Greenpeace climate and energy campaigner Amanda Larsson said the Beasts study fit with what experts knew about the trucks’ popularity.
“For some people, if they pick a car like that, it boosts their identity. And if they’re marketed as manly, then men with disposable incomes might choose them to feel that way.”
She said the marketing played into other existing issues around gender and the environment – for example recent research had found that in Auckland, men aged 50-65 were most likely to deny manmade climate change; and a study from Penn State University suggested looking after the planet was seen as a typically “feminine” thing to do.
However Larsson said double-cab trucks were popular for other reasons as well – they were exempt from fringe benefit tax, and were convenient for those who could afford them.
Ford spokesman Tom Clancy said their research showed customers bought the Ranger because it best suited their lifestyle and it offered good value.

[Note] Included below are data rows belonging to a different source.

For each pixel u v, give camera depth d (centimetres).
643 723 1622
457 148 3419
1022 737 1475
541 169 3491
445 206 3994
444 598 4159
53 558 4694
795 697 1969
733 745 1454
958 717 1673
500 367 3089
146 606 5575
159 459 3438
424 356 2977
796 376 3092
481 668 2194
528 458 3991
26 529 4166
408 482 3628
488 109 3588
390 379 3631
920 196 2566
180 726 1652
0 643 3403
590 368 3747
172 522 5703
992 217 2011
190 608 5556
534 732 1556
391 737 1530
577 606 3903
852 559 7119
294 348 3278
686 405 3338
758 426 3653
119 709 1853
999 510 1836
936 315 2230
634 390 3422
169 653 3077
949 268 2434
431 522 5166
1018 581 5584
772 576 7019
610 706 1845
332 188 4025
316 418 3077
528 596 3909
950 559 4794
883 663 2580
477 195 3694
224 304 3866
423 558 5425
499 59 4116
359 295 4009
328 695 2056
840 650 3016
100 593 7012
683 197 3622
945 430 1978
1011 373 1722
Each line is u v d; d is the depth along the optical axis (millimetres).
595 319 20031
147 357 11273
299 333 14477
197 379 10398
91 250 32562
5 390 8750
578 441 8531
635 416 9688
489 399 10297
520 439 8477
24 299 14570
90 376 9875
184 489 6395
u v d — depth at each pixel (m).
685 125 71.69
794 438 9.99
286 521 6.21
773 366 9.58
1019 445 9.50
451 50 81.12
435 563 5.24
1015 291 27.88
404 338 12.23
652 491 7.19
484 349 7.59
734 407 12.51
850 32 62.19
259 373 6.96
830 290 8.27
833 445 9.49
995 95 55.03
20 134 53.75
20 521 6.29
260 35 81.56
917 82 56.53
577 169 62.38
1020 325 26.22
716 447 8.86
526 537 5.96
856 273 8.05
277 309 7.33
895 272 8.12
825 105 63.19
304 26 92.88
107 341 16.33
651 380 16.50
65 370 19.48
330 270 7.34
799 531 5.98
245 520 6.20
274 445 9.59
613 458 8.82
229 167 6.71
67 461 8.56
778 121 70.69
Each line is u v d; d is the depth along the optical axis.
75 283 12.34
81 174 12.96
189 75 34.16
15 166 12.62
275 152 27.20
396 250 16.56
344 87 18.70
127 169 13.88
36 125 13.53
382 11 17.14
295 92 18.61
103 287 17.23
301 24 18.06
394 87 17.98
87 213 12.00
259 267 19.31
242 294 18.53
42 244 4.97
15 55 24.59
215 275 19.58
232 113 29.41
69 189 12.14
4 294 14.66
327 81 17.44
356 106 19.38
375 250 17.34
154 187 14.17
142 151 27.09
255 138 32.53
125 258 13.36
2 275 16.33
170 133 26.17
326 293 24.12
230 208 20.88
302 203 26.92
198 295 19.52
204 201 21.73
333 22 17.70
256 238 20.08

He said the marketing reflected customers’ actual interests – like fishing, boating and rugby. But while marketing played a role, the key reason behind the Ranger’s popularity was its engineering and design.
“As an example, more than 75 percent of Ranger customers chose it for its ability to meet both their work and lifestyle needs, which often involves towing,” he said.
Clancy said Ford’s efforts to reduce emissions focused on technology, and globally it invested “significantly” in developing smart engine technology across its platforms.
New Zealand is currently one of the only developed countries without car emission standards.
Associate Transport Minister Julie Anne Genter last year proposed a “feebate” scheme for fast-tracking the uptake of EVs, however it was shot down by New Zealand First.
Less than 1 per cent of new passenger vehicles registered in New Zealand are electric.